HMmmmm. That sounds just like _autumn olive._ I actually BOUGHT some of that from the SCD years ago. Now they are all over everywhere in my region.


----------



## Radar420 (Oct 7, 2004)

DFJISH said:


> HMmmmm. That sounds just like _autumn olive._ I actually BOUGHT some of that from the SCD years ago. Now they are all over everywhere in my region.


Yep, very similar. Multiflora rose was also sold through Conservation Districts for many years before anyone knew of their potential problem.


----------



## GIDEON (Mar 28, 2008)

DFJISH said:


> My area of the state (north-central MI) has colder winters than the SE part of the state. I have grown dozens of varieties of trees on my property here. The ones I tried to grow that came from my home in southern Ohio were all failures. Those would include osage orange, sycamores, hackberrys, and flowering dogwoods.


 Around me Osage trees somewhat plentiful, as well as Flowering Dogwoods, and paw-paws......we were never able to get a paw-paw from a root sprout....two years ago my mother got two started from the dropped fruit.

Lots of flowering dogwoods around here too, mark them now, transplant in early spring while sap is down

Coming From a W.Va, I am always trying to transplant trees we dig up, some that are making it are...Chickapees, Chestnuts are Coming on strong, Butternuts we actually grew from nuts and finally Staeman Winesap apples. There is another I believe that my dad called it a hazel nut, extremely bitter until after the frosts, then very tasty. 

The Osage trees do keep insects away, especially spiders, any body want some just let me know, usually pick about 4 five gallon buckets full for friends. Occasionally get a green trunk limb down for some bow making buddies of mine......

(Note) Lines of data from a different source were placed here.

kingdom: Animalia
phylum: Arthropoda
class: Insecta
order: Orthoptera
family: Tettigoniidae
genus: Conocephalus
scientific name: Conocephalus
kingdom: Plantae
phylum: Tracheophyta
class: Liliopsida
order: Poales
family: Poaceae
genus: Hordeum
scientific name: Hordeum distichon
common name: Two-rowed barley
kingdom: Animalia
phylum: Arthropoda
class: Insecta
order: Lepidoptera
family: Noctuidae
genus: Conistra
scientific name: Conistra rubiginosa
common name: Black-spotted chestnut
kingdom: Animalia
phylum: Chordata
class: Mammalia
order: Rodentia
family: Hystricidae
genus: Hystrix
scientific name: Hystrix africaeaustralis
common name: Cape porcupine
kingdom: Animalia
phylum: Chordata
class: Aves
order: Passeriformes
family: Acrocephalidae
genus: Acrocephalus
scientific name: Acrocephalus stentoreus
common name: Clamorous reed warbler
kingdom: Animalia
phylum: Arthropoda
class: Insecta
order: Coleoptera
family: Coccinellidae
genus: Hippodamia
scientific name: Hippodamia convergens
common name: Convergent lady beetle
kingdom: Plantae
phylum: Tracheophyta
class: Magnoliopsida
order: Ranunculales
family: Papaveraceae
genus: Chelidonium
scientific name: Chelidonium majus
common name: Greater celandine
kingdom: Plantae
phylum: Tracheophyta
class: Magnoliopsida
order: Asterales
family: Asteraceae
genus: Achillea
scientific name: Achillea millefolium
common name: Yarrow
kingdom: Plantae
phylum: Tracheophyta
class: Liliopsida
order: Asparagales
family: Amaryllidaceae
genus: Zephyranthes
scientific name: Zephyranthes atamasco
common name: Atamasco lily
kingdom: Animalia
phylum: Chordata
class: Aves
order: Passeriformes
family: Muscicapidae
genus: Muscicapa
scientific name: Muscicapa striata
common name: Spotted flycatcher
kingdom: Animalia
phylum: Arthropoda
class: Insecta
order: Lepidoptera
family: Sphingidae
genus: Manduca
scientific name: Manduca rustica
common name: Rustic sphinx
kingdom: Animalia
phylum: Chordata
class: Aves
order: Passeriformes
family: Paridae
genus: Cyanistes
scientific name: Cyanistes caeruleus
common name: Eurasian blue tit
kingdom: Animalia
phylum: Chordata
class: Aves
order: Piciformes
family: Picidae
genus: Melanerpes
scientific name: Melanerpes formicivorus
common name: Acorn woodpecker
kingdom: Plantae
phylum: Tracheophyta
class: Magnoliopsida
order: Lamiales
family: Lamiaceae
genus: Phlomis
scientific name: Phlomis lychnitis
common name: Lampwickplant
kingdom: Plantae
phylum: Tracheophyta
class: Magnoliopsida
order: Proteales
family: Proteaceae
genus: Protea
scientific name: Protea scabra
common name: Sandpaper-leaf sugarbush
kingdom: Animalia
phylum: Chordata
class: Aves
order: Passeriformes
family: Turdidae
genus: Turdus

Isnt the Sycamore tree the tree that produces Buckeye nuts?


----------



## DFJISH (Mar 30, 2009)

GIDEON said:


> Isnt the Sycamore tree the tree that produces Buckeye nuts?


Nope. There is an (OHIO) buckeye tree. It has palmately compound leaves (fan shaped) like a horsechestnut. Buckeyes are round (about the size of a nickle) brown nuts with a large oval light spot on one side. I'd have to Google sycamore to see what kinds of seeds they have, but I know they are not nuts.


----------